Que vouliez-vous illustrer dans le clip de L’amour et la bagarre ?

Rebecca : Ce lien très puissant entre nous, très animal. On y réfléchissait et on se demandait comment représenter cet amour qui donne envie de légèrement malmener l’autre parfois. On s’est seulement basés sur ces deux mots qui sont l’intitulé de la chanson.

Lucie : Je me souviens assez bien de comment c’est venu. Rebecca me demande au téléphone de la rejoindre au Relais de Belleville, où on a également écrit le clip de Brazil, pour me parler de quelque chose. J’ai tout de suite compris qu’on repartait sur un nouveau clip. Manu nous a rejoint, ils m’ont fait écouter la chanson en me disant qu’ils voulaient clairement mettre en scène de l’amour et de la castagne sans savoir dans quel ordre. On a défriché les possibilités, notamment avec la volonté de faire de la musique live puisque cette dimension leur était très importante.

Rebecca : On avait vraiment envie de montrer qui on est maintenant à travers un clip qui tourne autour de nous, de notre lien.
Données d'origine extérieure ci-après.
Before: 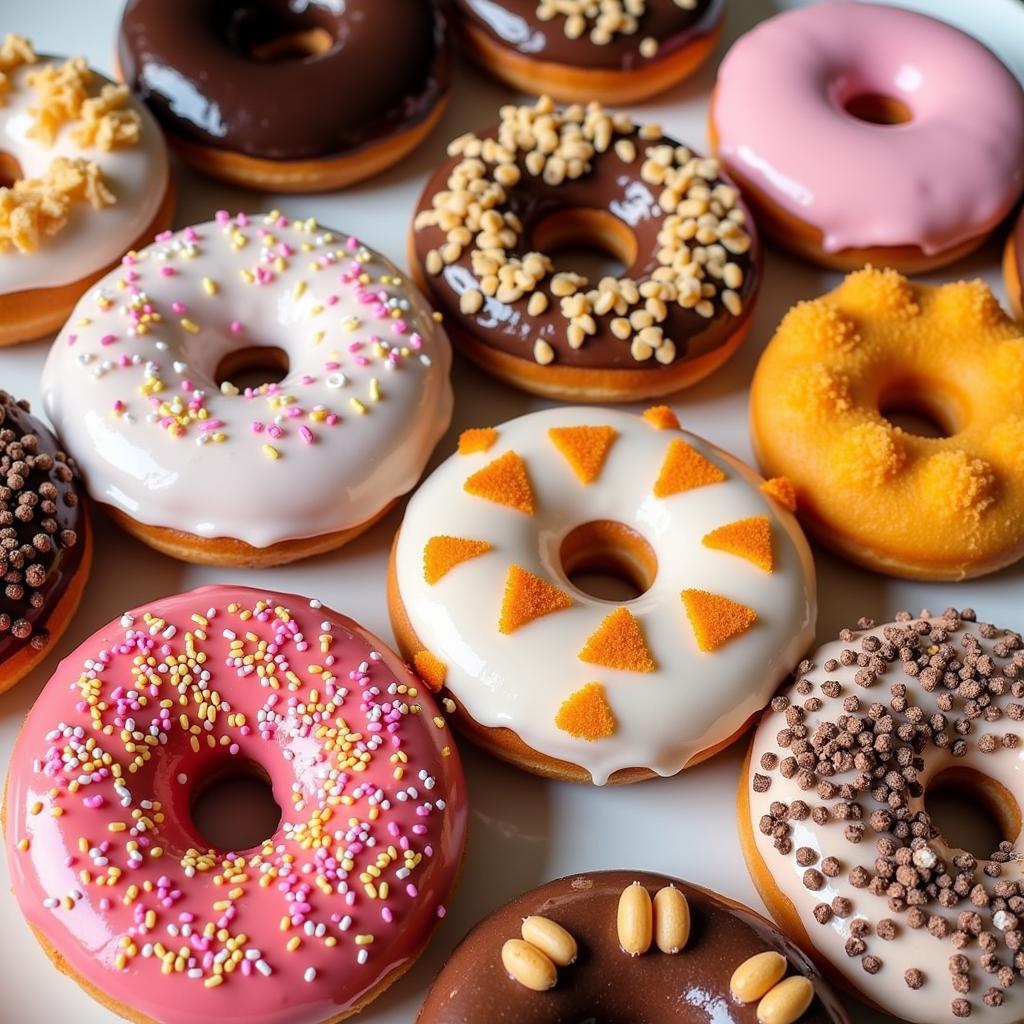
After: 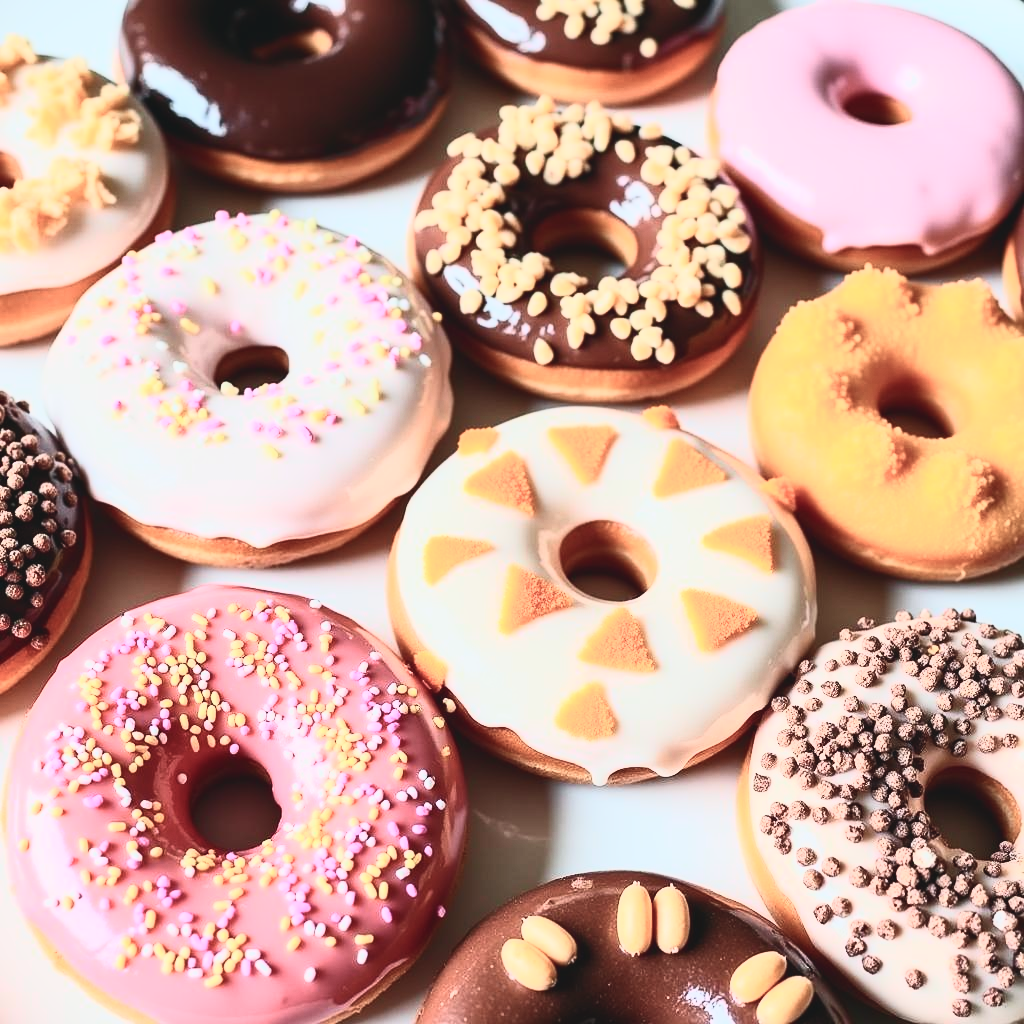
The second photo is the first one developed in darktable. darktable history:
exposure: black level correction -0.004, exposure 0.05 EV, compensate exposure bias true, compensate highlight preservation false
contrast brightness saturation: contrast 0.574, brightness 0.576, saturation -0.327
tone curve: curves: ch0 [(0, 0.011) (0.139, 0.106) (0.295, 0.271) (0.499, 0.523) (0.739, 0.782) (0.857, 0.879) (1, 0.967)]; ch1 [(0, 0) (0.291, 0.229) (0.394, 0.365) (0.469, 0.456) (0.507, 0.504) (0.527, 0.546) (0.571, 0.614) (0.725, 0.779) (1, 1)]; ch2 [(0, 0) (0.125, 0.089) (0.35, 0.317) (0.437, 0.42) (0.502, 0.499) (0.537, 0.551) (0.613, 0.636) (1, 1)], color space Lab, independent channels, preserve colors none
On souhaitait également y incorporer le rapport à l’instrument, à la scène. On a tourné le premier clip de Lulu Van Trapp, Brazil, avec Lucie. l’amour et la bagarre a des obsessions similaires. Elles ont seulement été extraites du caractère purement fictif et amenées sur quelque chose qui semble réel. Cela résulte d’une obsession de comment filmer la violence, questionner le regard qui la filme et comment se réapproprier et transcender la violence à travers un regard nouveau.

Manu : À l’origine, j’avais imaginé un clip de bagarre sur un ring de boxe mais pas forcément pour cette chanson ni pour le groupe. J’ai raconté cela à Rebecca et on s’est finalement dit que ce pouvait être une bonne idée pour illustrer ce titre. On cherchait néanmoins à étoffer un petit peu le concept comme par exemple à travers une bagarre qui éclate dans le public pendant l’un de nos concerts. Finalement, c’est avec Lucie qu’on a trouvé l’idée de se battre pendant qu’on joue.
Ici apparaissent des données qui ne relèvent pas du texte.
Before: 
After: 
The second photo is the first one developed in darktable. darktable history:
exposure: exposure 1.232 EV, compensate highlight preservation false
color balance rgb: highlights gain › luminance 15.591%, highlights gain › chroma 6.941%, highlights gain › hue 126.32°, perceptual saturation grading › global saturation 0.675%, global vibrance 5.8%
Rebecca : On s’est demandé si le truc le plus intéressant et mind fuck qu’on puisse trouver ce n’était pas qu’on s’aime et qu’on se batte à l’écran. Il n’y a cependant aucun moment dans le clip où l’on subit cette violence.
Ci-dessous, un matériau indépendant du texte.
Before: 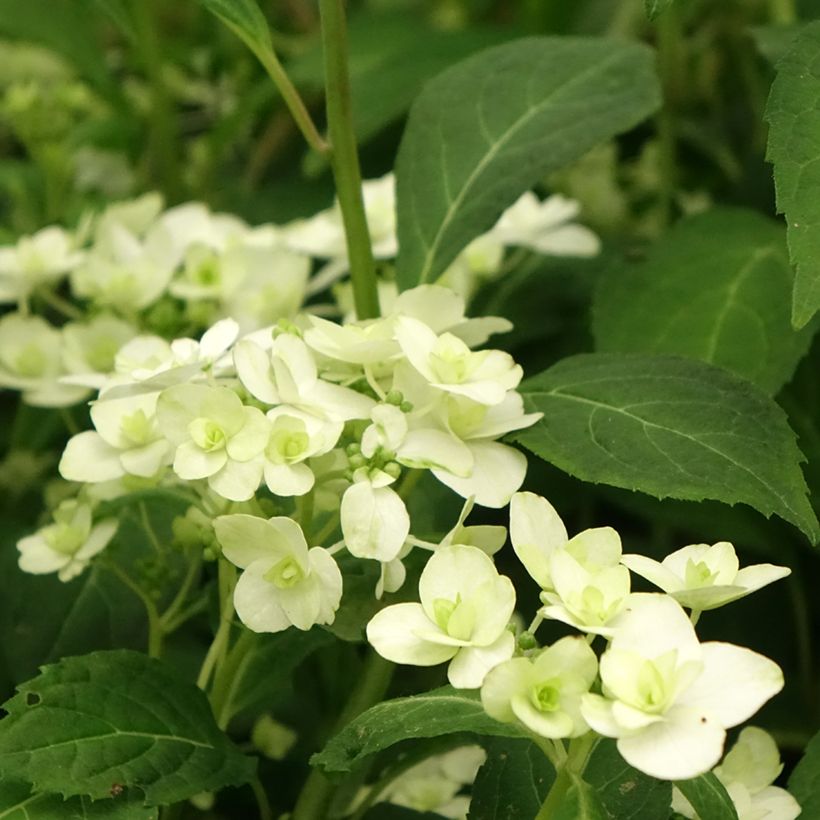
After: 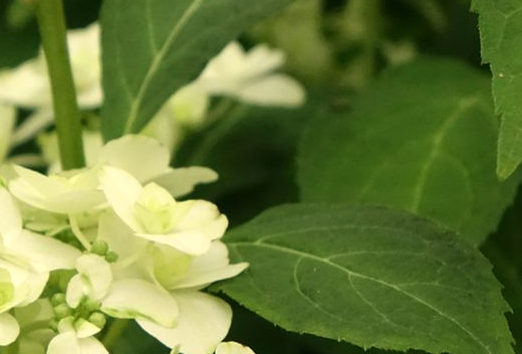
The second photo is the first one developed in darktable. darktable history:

Lucie : L’une des premières idées était de mettre en scène un duel en tenues médiévales dans un parking. On avait aussi imaginé une intervention de CRS à la fin pour arrêter le concert. On avait envie que ça bastonne, mettre en scène la représentation, jouer sur l’ « inception ». Cette fine ligne entre la réalité et la fiction s’est imposée d’elle-même. C’est quelque chose que j’aime beaucoup et, là, ça semblait parfaitement coller, en plus dans une époque dans laquelle on se questionne sur la véracité des images qu’on se mange au quotidien. On a écrit le dossier de subventions au CNC ensemble avec Rebecca et on s’est beaucoup questionnées sur ce que l’on voulait raconter. Il ne fallait pas qu’il s’agisse de violence gratuite. On en consomme régulièrement de manière voulue à travers le cinéma extrêmement esthétisé et de façon plus contrainte dans l’actualité partout autour de nous. On souhaitait se réapproprier cette violence, la transformer en quelque chose qui est une manière de s’exprimer avec toute cette notion de violence consentie qui est cruciale. C’était extrêmement cathartique à filmer. 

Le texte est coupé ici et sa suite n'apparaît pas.